Niiice very nice !!!!!!!.....wannafish what did she hit ?


----------



## Wannafishallday (Aug 13, 2007)

Andre said:


> Niiice very nice !!!!!!!.....wannafish what did she hit ?


spinner


----------



## 1fishinmusician (Jun 8, 2005)

Nice smallie! There seems to be a lot more of them below the falls these days, a good thing.


----------



## SureFireSurf (Jul 6, 2010)

Would you eat anything that came out of that part of the Potomac or throw it back?


----------



## mmanolis2001 (Sep 11, 2009)

That's a good question. People do but i am Leary of anything around that area. They have cleaned it up but with all the development there I'm not sure. I have let many tasty looking catfish caught in that section of the river go because of fears of water. I do however eat fish from the bay and that's not the cleanest water way now either. Its probably fine.


----------



## Wannafishallday (Aug 13, 2007)

SureFireSurf said:


> Would you eat anything that came out of that part of the Potomac or throw it back?


I released her.


----------



## nylfish (Mar 30, 2009)

We also have a duck pond in MD in hyattsviile off university blvd (193) however when you mentioned stripers I knew it could not be this one it is too small for strips


----------



## Andre (Mar 15, 2003)

I hit the pond on 9/22/10 ......Can you see the guy wading and he was out there pretty far ...I hit a small 1lbs bass flipping the grass in this pic


----------



## CoolDude (Sep 28, 2010)

I've never seen anyone fish there, but I always thought that it looked like a nice spot for bass.

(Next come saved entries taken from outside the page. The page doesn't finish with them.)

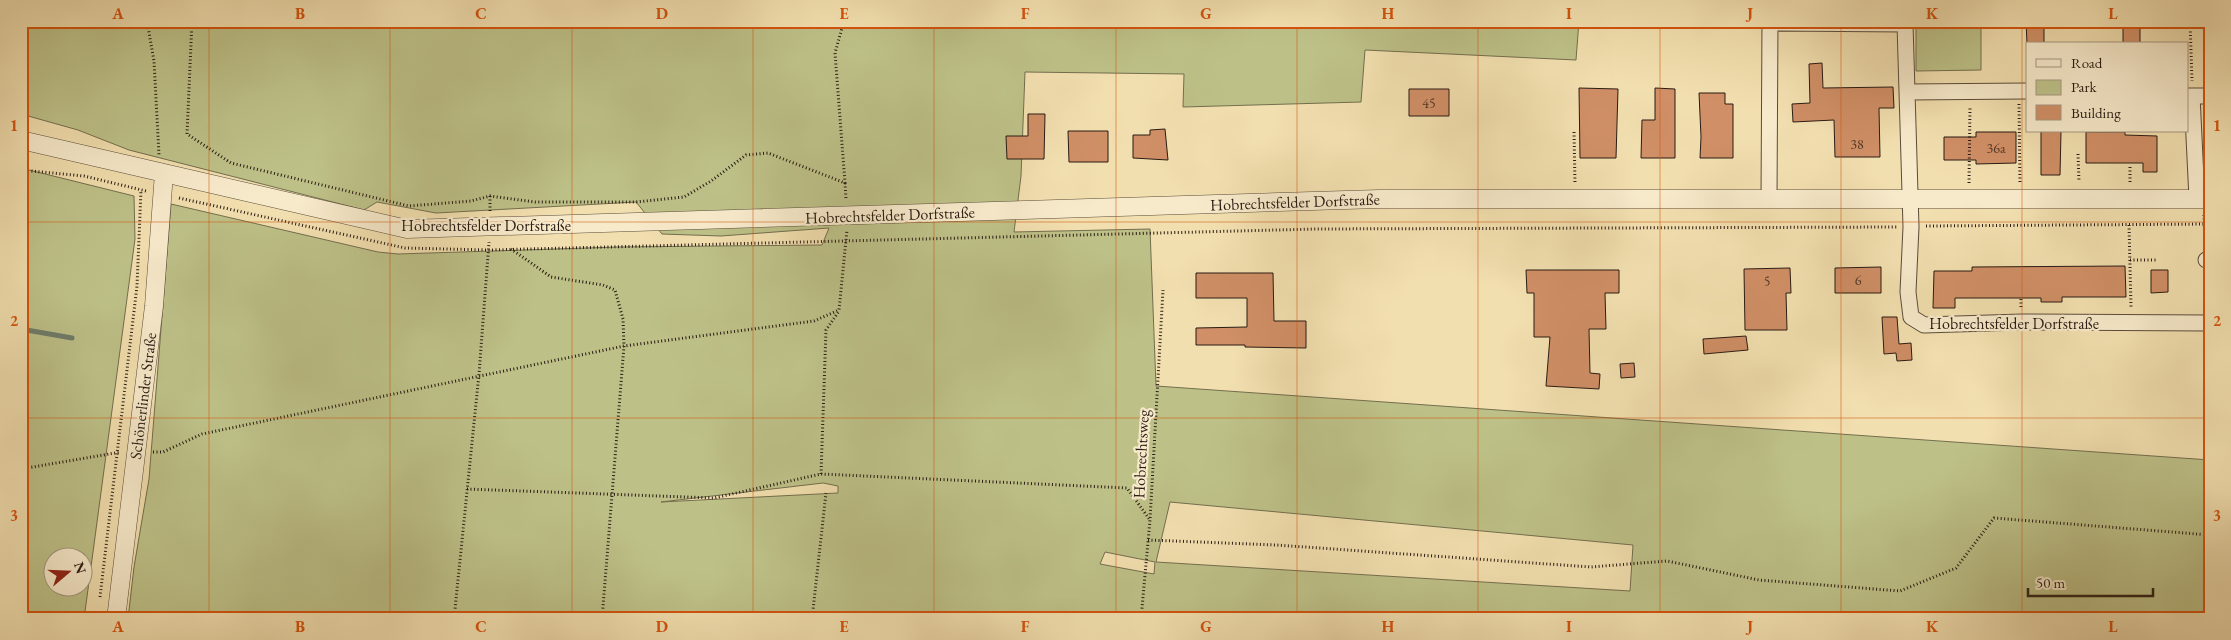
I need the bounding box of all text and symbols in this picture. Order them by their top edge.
text: A [111,3,124,24]
text: B [295,3,305,24]
text: C [475,3,487,24]
text: D [656,3,668,24]
text: E [839,3,849,24]
text: F [1021,3,1030,24]
text: G [1200,3,1212,24]
text: H [1382,3,1395,24]
text: I [1566,3,1572,24]
text: J [1745,3,1753,24]
text: K [1926,3,1939,24]
text: L [2108,3,2118,24]
legend [2026,42,2188,132]
text: Road [2071,53,2103,72]
text: Park [2071,77,2098,96]
house number: 45 [1422,94,1436,112]
text: Building [2071,103,2121,122]
text: 1 [10,115,18,136]
text: 1 [2213,115,2221,136]
house number: 38 [1850,135,1864,153]
house number: 36a [1986,139,2006,157]
street label: Hobrechtsfelder Dorfstraße [1210,189,1380,215]
street label: Hobrechtsfelder Dorfstraße [805,202,975,228]
street label: Hobrechtsfelder Dorfstraße [401,215,571,236]
house number: 6 [1855,271,1862,289]
house number: 5 [1764,272,1770,290]
text: 2 [10,310,19,331]
text: 2 [2213,310,2222,331]
street label: Hobrechtsfelder Dorfstraße [1929,313,2099,334]
street label: Schönerlinder Straße [125,331,161,461]
street label: Hobrechtsweg [1128,408,1154,499]
text: 3 [10,505,18,526]
text: 3 [2213,505,2221,526]
north arrow [42,548,92,598]
text: N [70,559,91,577]
scale bar [2028,565,2154,597]
text: 50 m [2036,573,2065,592]
text: A [111,616,124,637]
text: B [295,616,305,637]
text: C [475,616,487,637]
text: D [656,616,668,637]
text: E [839,616,849,637]
text: F [1021,616,1030,637]
text: G [1200,616,1212,637]
text: H [1382,616,1395,637]
text: I [1566,616,1572,637]
text: J [1745,616,1753,637]
text: K [1926,616,1939,637]
text: L [2108,616,2118,637]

Go figure


----------



## dena (Jun 20, 2010)

In the 90s, I worked at Reagan National at night.
I would get off @ 6am and fish near the boat ramp at the big parking lot from shore
I got yelled at by fishing guides launching their boats. Seems they didn't like the clients see someone having success fishing from shore. Maybe next time the client would not want to pay guide fees if they could launch a crankbait from shore and catch 2-4 lb bass all morning..


----------



## Andre (Mar 15, 2003)

dena said:


> In the 90s, I worked at Reagan National at night.
> I would get off @ 6am and fish near the boat ramp at the big parking lot from shore
> I got yelled at by fishing guides launching their boats. Seems they didn't like the clients see someone having success fishing from shore. Maybe next time the client would not want to pay guide fees if they could launch a crankbait from shore and catch 2-4 lb bass all morning..


Thats funny !!!


----------



## 1fishinmusician (Jun 8, 2005)

Cool pic Andre, nice touch with the Pentagon in the background. Looks like it's gonna be a good weekend so Jr & I will be there. Might have to go over to the Gravelly Point side and piss off a few guides LOL!


----------